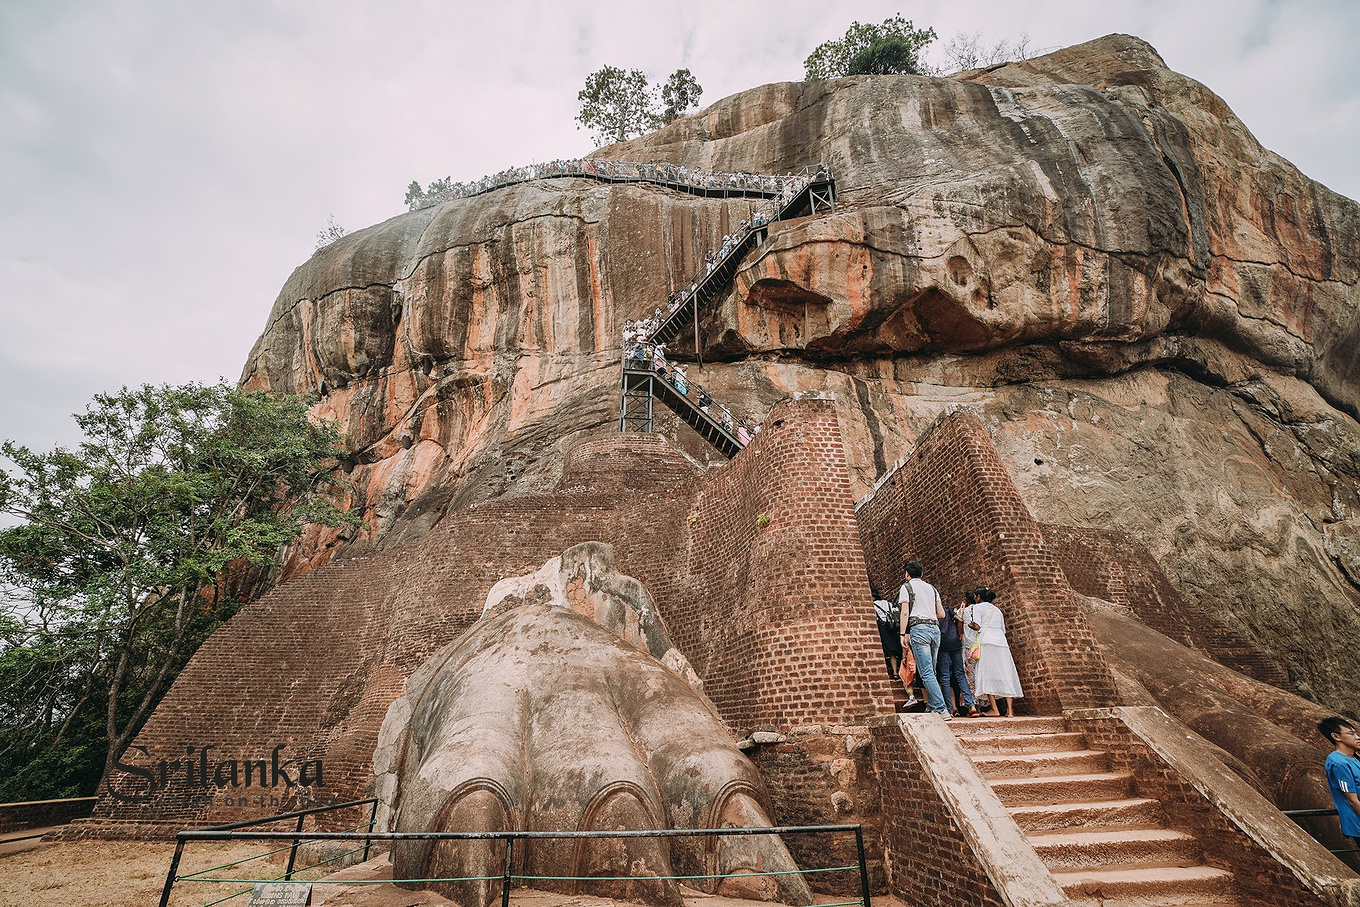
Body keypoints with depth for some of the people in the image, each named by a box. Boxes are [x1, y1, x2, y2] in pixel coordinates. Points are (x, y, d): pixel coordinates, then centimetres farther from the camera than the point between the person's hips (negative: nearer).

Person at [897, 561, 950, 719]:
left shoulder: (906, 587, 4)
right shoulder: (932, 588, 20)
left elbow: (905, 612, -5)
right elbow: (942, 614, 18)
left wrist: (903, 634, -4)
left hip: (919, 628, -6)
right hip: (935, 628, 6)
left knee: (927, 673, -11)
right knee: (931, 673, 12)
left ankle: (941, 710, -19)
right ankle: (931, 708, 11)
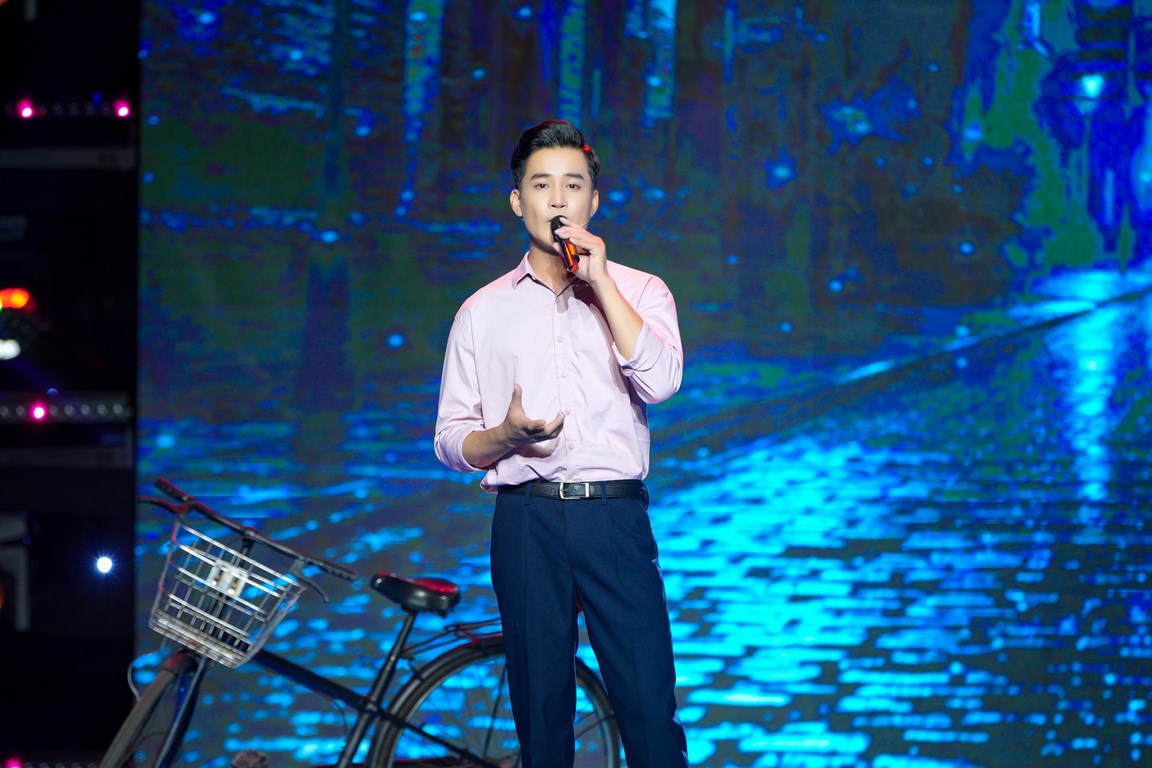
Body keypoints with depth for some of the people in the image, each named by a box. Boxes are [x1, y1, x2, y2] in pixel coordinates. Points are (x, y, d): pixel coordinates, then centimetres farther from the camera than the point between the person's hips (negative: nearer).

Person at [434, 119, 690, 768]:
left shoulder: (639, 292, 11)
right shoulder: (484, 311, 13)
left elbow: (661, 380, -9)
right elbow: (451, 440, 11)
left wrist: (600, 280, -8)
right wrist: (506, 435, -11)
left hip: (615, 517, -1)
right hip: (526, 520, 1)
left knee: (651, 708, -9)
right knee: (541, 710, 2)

**Work order**
Please lay out every line of the listing above as a single numbered list, skipping blank lines and leaving the pictures out.

**Answer area**
1. Body keypoints with depth for some of the people in the image, each named by a box. Boxes are [x1, y1, x2, y2] in pixel coordinates. Points are (x, y, d): pixel coordinates, then centimetres farther from the camera than the point between the person's hips (negative: nearer).
2. Person at [897, 561, 950, 719]:
3. left shoulder: (906, 587, 4)
4. right shoulder: (932, 588, 20)
5. left elbow: (905, 612, -5)
6. right elbow: (942, 614, 18)
7. left wrist: (903, 634, -4)
8. left hip: (919, 628, -6)
9. right hip: (935, 628, 6)
10. left knee: (927, 673, -11)
11. right knee: (931, 673, 12)
12. left ankle: (941, 710, -19)
13. right ankle: (931, 708, 11)
14. Body keypoints with depth for some of the people in the image, each named by a box. Boxes are [x1, y1, x2, y2] in pixel coordinates. Points are (x, y, d): pixel coordinates, then centimetres farther from the camera than the point between the person's hips (negative: nearer).
15. Person at [434, 119, 690, 768]:
16. left shoulder: (639, 292, 11)
17. right shoulder: (484, 311, 13)
18. left elbow: (661, 380, -9)
19. right elbow: (451, 440, 11)
20. left wrist: (600, 280, -8)
21. right wrist: (506, 435, -11)
22. left hip: (615, 517, -1)
23. right hip: (526, 520, 1)
24. left knee: (651, 708, -9)
25. right knee: (541, 710, 2)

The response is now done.